On a week that has seen light trading, there has nonetheless been a change in outlook. In the last two weeks, I have seen money moving AROUND and INTO the stock market, rather than money moving OUT of the stock market.
Specifically, many now believe that a bottom is in for financials, retail, and some big-cap energy stocks, and that techs have a reasonable run at a rally.
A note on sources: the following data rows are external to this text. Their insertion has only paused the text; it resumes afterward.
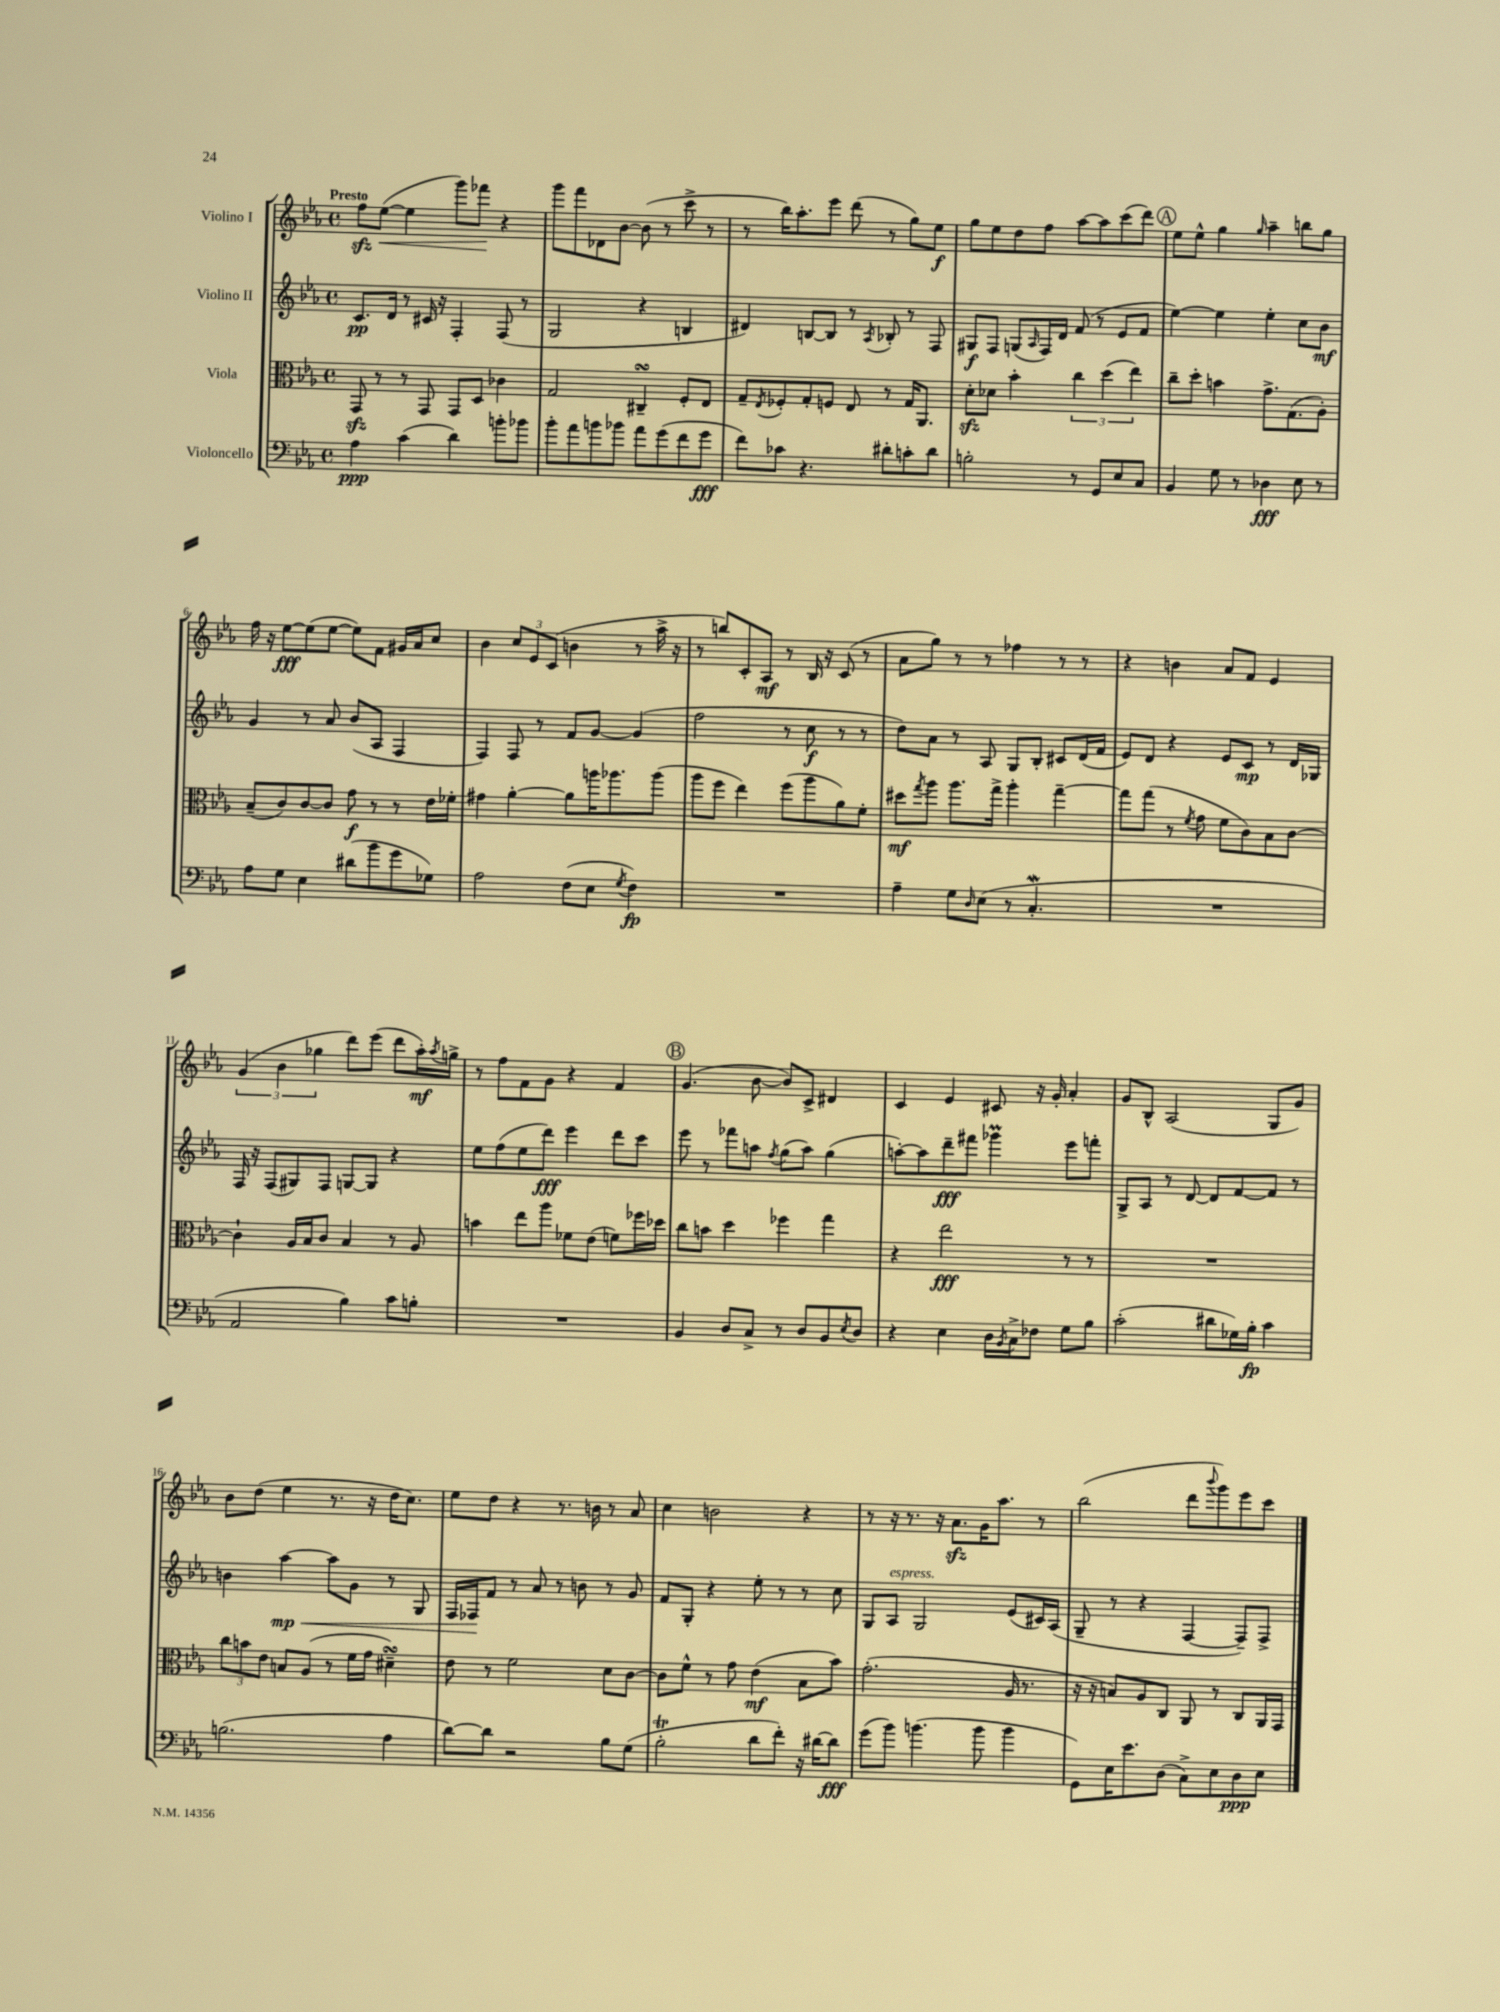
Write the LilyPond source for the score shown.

<<
\new StaffGroup <<
\new Staff = "s0" \with { instrumentName = "Violino I" } {
    \clef treble \key ees \major \defaultTimeSignature \time 4/4 \tempo "Presto"
    f''8\sfz ees''8~\<( ees''4 g'''8) fes'''8\! r4 |
    g'''8 f'''8 des'8 bes'8~ bes'8( r8 c'''8-> r8 |
    r8 bes''16) aes''8.-. ees'''8 d'''8( r8 g''8) ees''8\f |
    g''8 ees''8 d''8 f''8 aes''8~ aes''8 c'''8( d'''8) |
    \mark \markup { \circle "A" } ees''8 ees''8-^ g''4 \grace { g''16 } aes''4-- b''8 g''8 |
    f''16 r16 ees''8~\fff ees''8( ees''8~ ees''8) f'8 gis'16 aes'16 c''8 |
    bes'4 \tuplet 3/2 { c''8 ees'8 c'8( } b'4 r8 aes''16-> r16 |
    r8 b''8) c'8-. aes8\mf r8 bes16 r16 c'8( r8 |
    aes'8 g''8) r8 r8 fes''4 r8 r8 |
    r4 b'4 aes'8 f'8 ees'4 |
    \tuplet 3/2 { g'4( bes'4 ges''4 } d'''8) ees'''8( d'''8 aes''16-.\mf) \acciaccatura { aes''8 } g''16-> |
    r8 f''8 f'8 g'8 r4 f'4 |
    \mark \markup { \circle "B" } g'4.( bes'8~ bes'8) c'8-> dis'4 |
    c'4 ees'4 cis'8 r16 g'16-. aes'4-. |
    g'8 bes8-^ aes2( g8 g'8) |
    bes'8 d''8( ees''4 r8. r16 d''16 c''8.) |
    ees''8 d''8 r4 r8. b'16 r8 aes'8 |
    c''4 b'2 r4 |
    r8 r16 r8. r16 aes'8.\sfz g'16 aes''8. r8 |
    bes''2( d'''8 \appoggiatura { bes'''8 } g'''8) ees'''8 c'''8 \bar "|." |
}
\new Staff = "s1" \with { instrumentName = "Violino II" } {
    \clef treble \key ees \major \defaultTimeSignature \time 4/4
    c'8.\pp d'16 r8 cis'16 r16 f4-. f8( r8 |
    g2 r4 b4 |
    dis'4) b8~ b8 r8 \acciaccatura { aes8 } bes8-. r8 f8 |
    gis8\f f8 g8( \grace { aes16 } f16) d'16 f'8( r8 ees'8 f'8 |
    \mark \markup { \circle "A" } ees''4~) ees''4 ees''4-. c''8 bes'8\mf |
    g'4 r8 aes'8 bes'8( aes8 f4 |
    f4) f8 r8 f'8 g'8~ g'4( |
    f''2 r8 c''8\f r8 r8 |
    d''8) aes'8 r8 aes8 g8 bes8-. cis'8 d'16( f'16 |
    ees'8) d'8 r4 ees'8 c'8\mp r8 d'16 ges16 |
    f16 r16 f8( gis8) f8 g8~ g8 r4 |
    ees''8 f''8( ees''8 d'''8\fff) ees'''4 d'''8 c'''8 |
    \mark \markup { \circle "B" } ees'''8 r8 fes'''8 a''8 \acciaccatura { f''8 } g''8( a''8) g''4( |
    a''8~-.) a''8 d'''8--\fff fis'''8 ges'''4\prall ees'''8 f'''8-. |
    g8-> aes8 r8 d'8~ d'8 f'8~ f'8 r8 |
    b'4 aes''4~\mp\< aes''8 g'8 r8 g8 |
    f16 fes16\! f'8 r8 aes'8 r8 b'8 r8 g'8 |
    f'8 g8-. r4 ees''8-. r8 r8 c''8 |
    g8 aes8^\markup { \italic "espress." } g2 ees'8( cis'16) aes16( |
    g8-- r8 r4 f4~ f8--) f8-> \bar "|." |
}
\new Staff = "s2" \with { instrumentName = "Viola" } {
    \clef alto \key ees \major \defaultTimeSignature \time 4/4
    g,8\sfz r8 r8 g,8 g,8 d8 ces'4 |
    g2 cis4--\turn f8-. ees8 |
    g8-- \acciaccatura { ees8 } fes8-. g8-. f8 ees8 r8 g16 aes,8. |
    d'8-.\sfz des'8 bes'4-. \tuplet 3/2 { c''4 d''4( ees''4) } |
    \mark \markup { \circle "A" } c''8-- d''8-. b'4 g'8.-> g8.( aes8-.) |
    bes8--( c'8) c'8~ c'8 g'8\f r8 r8 ees'16 fes'16-. |
    gis'4 aes'4~-. aes'8 a''16 aes''8. aes''8( |
    aes''8 f''8 ees''4) f''8( aes''8 aes'8) f'8-. |
    dis''8\mf \acciaccatura { g''8 } aes''8 aes''8. g''16-> aes''4-. g''4~-- |
    g''8 g''8( r8 \acciaccatura { f'8 } g'8 f'8 c'8) bes8 c'8~ |
    c'4-! aes16 bes16 c'8 bes4 r8 aes8 |
    b'4 ees''8 aes''8 fes'8 ees'8( f'8) fes''16 des''16 |
    \mark \markup { \circle "B" } c''8 b'8 d''4 fes''4 g''4 |
    r4 ees''2\fff r8 r8 |
    R1 |
    \tuplet 3/2 { c''8 b'8 ees'8 } b8 aes8( r8 f'16 g'16 dis'4--\turn) |
    ees'8 r8 f'2 d'8 c'8~ |
    c'8 f'8-^ r8 g'8 ees'4\mf( bes8 bes'8) |
    g'2.-.( aes16 r8. |
    r16 r16 b8) aes8 c8 aes,8 r8 c8 aes,16 g,16 \bar "|." |
}
\new Staff = "s3" \with { instrumentName = "Violoncello" } {
    \clef bass \key ees \major \defaultTimeSignature \time 4/4
    aes4\ppp c'4( d'4) b'8-. bes'8 |
    bes'8-. aes'8 b'8 bes'8 aes'8 g'8( f'8 g'8\fff |
    f'8) ces'8 r4. dis'8-. c'8-. dis'8 |
    b2-. r8 g,8 ees8 c8 |
    \mark \markup { \circle "A" } bes,4 g8 r8 des4\fff ees8 r8 |
    aes8 g8 ees4 dis'8( bes'8 g'8 ges8) |
    aes2 f8( ees8 \acciaccatura { g8 } f4\fp) |
    R1 |
    aes4-- g8 \grace { d16 } ees8( r8 c4.-.\mordent |
    R1 |
    aes,2 bes4) c'8 b8-. |
    R1 |
    \mark \markup { \circle "B" } bes,4 d8 c8-> r8 d8 bes,8 \acciaccatura { ees8 } d8 |
    r4 ees4 d16 \acciaccatura { bes,8 } c16-> fes8 g8 bes8 |
    c'2-.( dis'8 ges16) bes16-.\fp c'4 |
    b2.( aes4 |
    d'8~) d'8 r2 bes8 g8( |
    bes2-.\trill d'8 f'8-.) r16 dis'16~ dis'8\fff |
    g'8( bes'8) b'4.( b'8 b'4 |
    g,8) ees16 ees'8. d8( c8->) ees8 d8\ppp ees8 \bar "|." |
}
>>
>>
Why do some traders feel this way? For months, traders have adopted extremely short-term technical trading methodologies to deal with a market that could turn in either direction on a dime. But this week bulls argued that it may now be possible to envision a longer-term play:
--with the commodity markets clearly in decline, the inflation cycle has peaked;
--the news from the U.K., the Eurozone and Hong Kong indicate that a global slowdown is now underway, and that many countries would be lowering interest rates soon;
--that the United States was much further along in the economic cycle than the rest of the world;
--that this argued for strength in the dollar, which would help the balance of payments.
The implications:
--the U.S. stock market will be the preferred market in the coming months
--small caps will outperform large caps on the dollar strength
--play U.S. tech stocks on seasonal strength
Of course, bears put out that the global slowdown and the dollar's strength will create headwinds for big-cap U.S. multinationals. This is undoubtedly true, but for the moment the bulls are ignoring this fact, just as they ignored that their “de-coupling” theory was all wrong.